Por lo tanto, quedan el diablo y Dios. Respecto al cornudo, sólo hace el bien cuando le conviene para hacer un mal mayor. Por eso viene siempre disfrazado de bien, aparentando ayudar. Pero como la mentira y el disimulo es su arte principal, puede engañarnos vilmente y atarnos, que es lo que busca. Estas cualidades no las encontramos en la vida de Cristo. Y los judíos tampoco: basta recordar que los escándalos que genera el Señor entre los mandamases judíos son siempre por cosas buenas; y cuando intentan buscar algo malo, no lo encuentran. De hecho, para crucificarle tendrán que acudir a testimonios falsos e inconexos, porque todos le han visto y oído, y no había nada malo.

Lo malo, en realidad, es que quitaba la autoridad a los jerifaltes judíos, dejándoles en muy mal lugar. Ese es el problema: la envidia y el miedo a perder autoridad. Cristo les toca las narices en un punto polémico: su postura respecto a Juan el Bautista. Hoy y mañana el evangelio gira en torno al rechazo del Precursor.

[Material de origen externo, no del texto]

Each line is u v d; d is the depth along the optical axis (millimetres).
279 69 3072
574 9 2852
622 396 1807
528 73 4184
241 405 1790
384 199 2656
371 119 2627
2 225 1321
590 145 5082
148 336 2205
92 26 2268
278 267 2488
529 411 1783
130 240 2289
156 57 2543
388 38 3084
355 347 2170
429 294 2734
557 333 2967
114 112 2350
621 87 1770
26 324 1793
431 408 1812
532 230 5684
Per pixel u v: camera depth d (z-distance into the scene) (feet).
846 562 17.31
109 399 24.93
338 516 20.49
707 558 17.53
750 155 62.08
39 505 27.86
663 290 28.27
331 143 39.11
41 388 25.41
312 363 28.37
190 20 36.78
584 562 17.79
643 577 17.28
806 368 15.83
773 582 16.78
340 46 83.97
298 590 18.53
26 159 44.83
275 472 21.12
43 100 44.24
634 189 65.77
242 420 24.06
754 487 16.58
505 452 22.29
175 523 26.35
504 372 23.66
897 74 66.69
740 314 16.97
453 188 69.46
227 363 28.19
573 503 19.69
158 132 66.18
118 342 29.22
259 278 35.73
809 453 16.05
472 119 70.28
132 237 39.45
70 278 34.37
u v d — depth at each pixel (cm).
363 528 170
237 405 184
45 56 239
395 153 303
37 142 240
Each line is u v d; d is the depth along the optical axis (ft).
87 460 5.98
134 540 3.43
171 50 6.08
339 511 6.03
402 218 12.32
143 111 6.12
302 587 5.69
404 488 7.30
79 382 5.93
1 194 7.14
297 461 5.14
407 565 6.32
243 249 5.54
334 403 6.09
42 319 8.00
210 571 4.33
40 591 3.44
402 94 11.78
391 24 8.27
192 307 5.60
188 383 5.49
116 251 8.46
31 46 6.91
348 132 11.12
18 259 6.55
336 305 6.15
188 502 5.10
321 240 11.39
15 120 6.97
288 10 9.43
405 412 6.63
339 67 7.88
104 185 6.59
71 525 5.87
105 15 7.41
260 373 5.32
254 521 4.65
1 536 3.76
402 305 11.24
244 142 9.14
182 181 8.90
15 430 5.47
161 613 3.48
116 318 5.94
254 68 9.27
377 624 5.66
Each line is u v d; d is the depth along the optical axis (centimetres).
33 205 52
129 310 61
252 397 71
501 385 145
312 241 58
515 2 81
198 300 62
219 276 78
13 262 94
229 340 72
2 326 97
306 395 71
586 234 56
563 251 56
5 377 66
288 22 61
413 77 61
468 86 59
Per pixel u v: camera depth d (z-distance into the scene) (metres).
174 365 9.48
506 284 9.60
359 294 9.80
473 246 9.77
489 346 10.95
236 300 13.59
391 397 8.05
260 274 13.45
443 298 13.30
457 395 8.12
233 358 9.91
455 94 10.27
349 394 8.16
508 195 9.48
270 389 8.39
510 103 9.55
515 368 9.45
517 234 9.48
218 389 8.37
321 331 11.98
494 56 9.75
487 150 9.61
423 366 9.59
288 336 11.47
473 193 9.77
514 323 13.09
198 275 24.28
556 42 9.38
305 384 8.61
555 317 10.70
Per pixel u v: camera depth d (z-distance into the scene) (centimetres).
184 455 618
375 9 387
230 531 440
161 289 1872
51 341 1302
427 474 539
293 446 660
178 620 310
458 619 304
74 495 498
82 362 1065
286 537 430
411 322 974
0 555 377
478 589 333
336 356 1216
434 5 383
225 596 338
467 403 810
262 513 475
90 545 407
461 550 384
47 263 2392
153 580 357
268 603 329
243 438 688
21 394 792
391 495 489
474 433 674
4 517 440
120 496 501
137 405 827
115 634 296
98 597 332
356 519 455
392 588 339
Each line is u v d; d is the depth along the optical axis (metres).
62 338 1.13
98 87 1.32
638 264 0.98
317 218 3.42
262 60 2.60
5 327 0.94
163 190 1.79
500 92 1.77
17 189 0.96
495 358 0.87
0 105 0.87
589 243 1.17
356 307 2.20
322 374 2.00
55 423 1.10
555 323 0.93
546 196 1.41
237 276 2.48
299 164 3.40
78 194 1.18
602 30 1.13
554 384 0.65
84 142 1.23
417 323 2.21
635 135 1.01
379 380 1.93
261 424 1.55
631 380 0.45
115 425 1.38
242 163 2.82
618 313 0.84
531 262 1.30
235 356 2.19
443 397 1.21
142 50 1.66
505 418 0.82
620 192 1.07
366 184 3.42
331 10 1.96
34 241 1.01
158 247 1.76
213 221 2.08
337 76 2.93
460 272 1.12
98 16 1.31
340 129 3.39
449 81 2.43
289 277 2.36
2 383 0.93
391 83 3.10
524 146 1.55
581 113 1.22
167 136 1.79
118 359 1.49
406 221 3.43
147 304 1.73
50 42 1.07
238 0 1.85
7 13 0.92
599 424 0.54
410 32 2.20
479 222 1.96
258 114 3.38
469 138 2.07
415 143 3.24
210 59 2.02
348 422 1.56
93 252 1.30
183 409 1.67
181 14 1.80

Delgada es la línea que distingue autoridad y el poder. El poder podríamos describirlo como la cualidad de una persona de cambiar la realidad: el que manda, decide y transforma las cosas con sus mandatos. La autoridad, en cambio, podríamos decir que es la cualidad interna de ese poder: se fundamenta en el bien que persigue. De hecho, puede haber un poder sin que haya autoridad.

En el caso de Cristo, el poder que manifiesta se cimienta en la autoridad que tiene, una autoridad no institucional (no es fariseo, ni saduceo, ni escriba), sino moral: su autoridad se funda en el el bien que hace, que es infinito porque es Dios.

En el caso del diablo, tiene poder de transformar la realidad, aunque no equiparable con el Señor. Lo que no tiene es autoridad porque es un fake. El fake por antonomasia.

Desgraciadamente, pasa lo mismo en la vida humana: hay muchos que detentan un poder pero carecen de autoridad. Podríamos decir que el poder se puede conseguir (buscando un ascenso, a través de un magnicidio, un golpe de estado, o incluso unas elecciones), pero la autoridad moral se gana con el ejemplo, con el testimonio. Me temo que, de pronto, vas a empezar a poner caras a este razonamiento, no sólo de mandatarios, sino de otros muchos personajes trepas que gozan de poder pero carecen de autoridad.

Hoy le pedimos a Santa Lucía que aclare nuestra visión para ser personas siempre con autoridad, cada uno a su nivel, por construir nuestra vida sobre el bien y fray ejemplo. Y que, si tenemos poder, lo ejecutemos para obrar cosas buenas, no para beneficiarnos.